The fight at the end between the Carrie-Anne Moss monster and Pyramid Head was exactly what I didn’t know I had always wanted to see. I’m not sure I understand why Pyramid Head is suddenly our champion, but it made for a rad climax. It was clearly fan service, but I’m okay with it.
If you can stomach the horrid look of the monsters (which ain’t pretty, let me tell you), I recommend watching the mannequin scene and the final fight. Skip the rest, especially the Happy Burger scene. That was bloody disgusting and almost beyond my threshold for horror if it hadn’t been so cheaply fake.

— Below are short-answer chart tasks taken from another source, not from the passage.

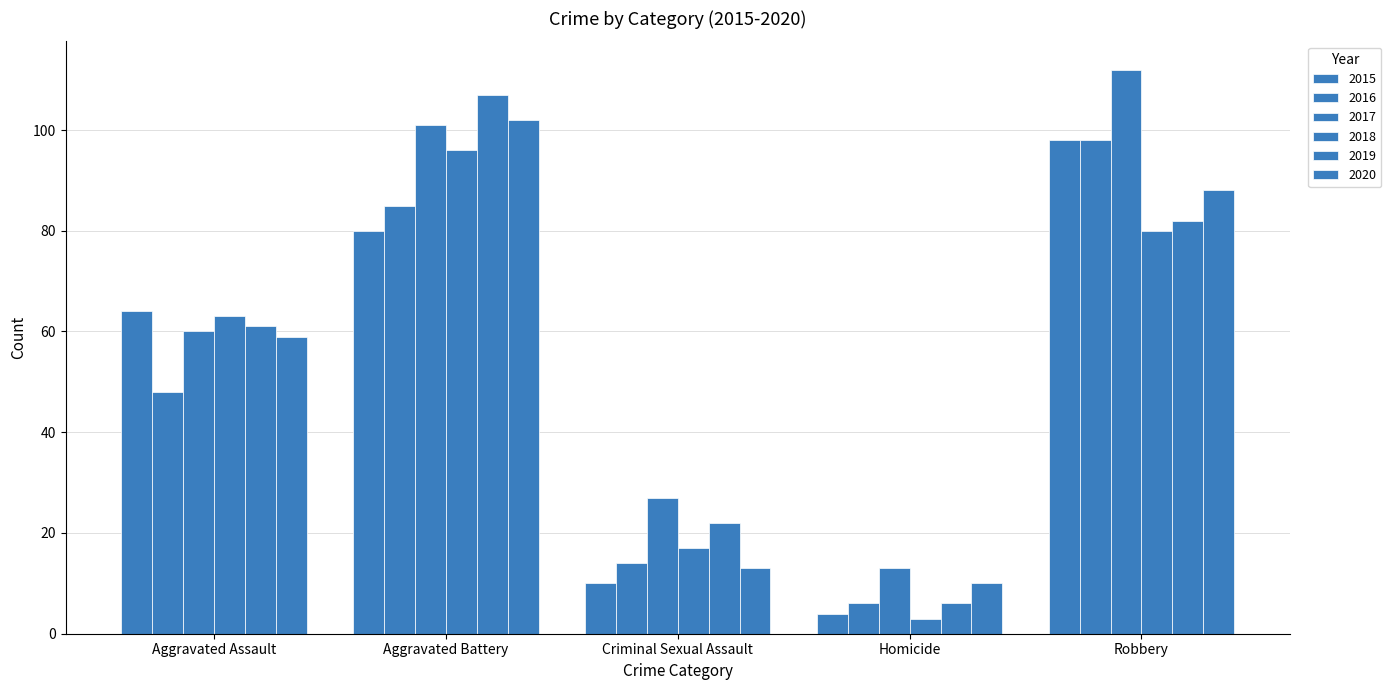

Which series changed the most between Criminal Sexual Assault and Homicide?

2019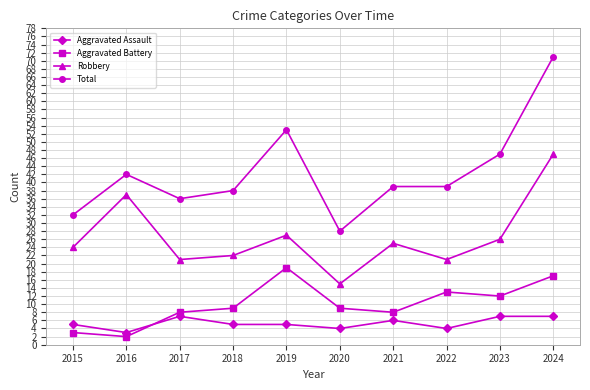

What is the difference between the maximum and minimum values in the Aggravated Battery series?

17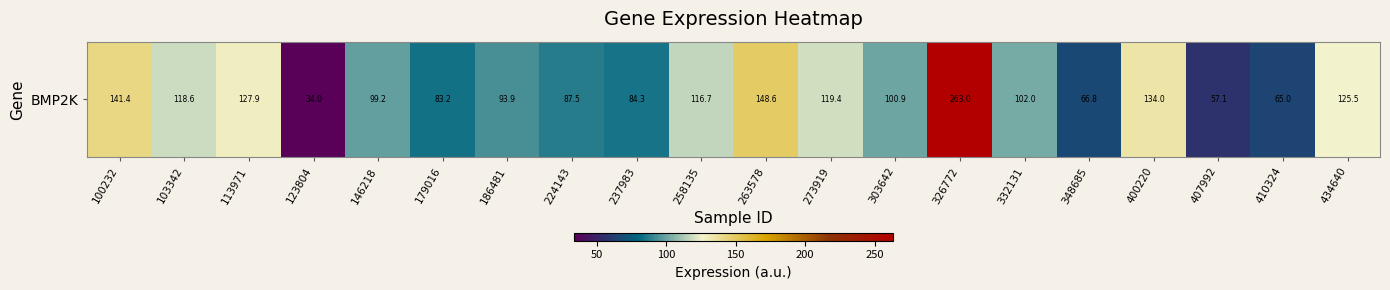

The chart shows a value of 34.0 at 123804. True or false?

True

Apparently, there are a myriad of fan films made in homage to Silent Hill, probably to compensate for the fairly crappy couple of official films. Some of these looked even cheaper than Silent Hill Revelations if you can imagine such a thing. Others looked like small-time filmmakers utilized well the resources they had and produced something fairly interesting. Some are on YouTube and others want a donation before they let you watch it. It makes it confusing when trying to figure out what are official movies and what are not. I don’t know, maybe I shouldn’t differentiate. I’ve seen some pretty well written and even well executed fan films before.
I’m curious enough to see the new film, but I’ll probably wait till it comes out on streaming services.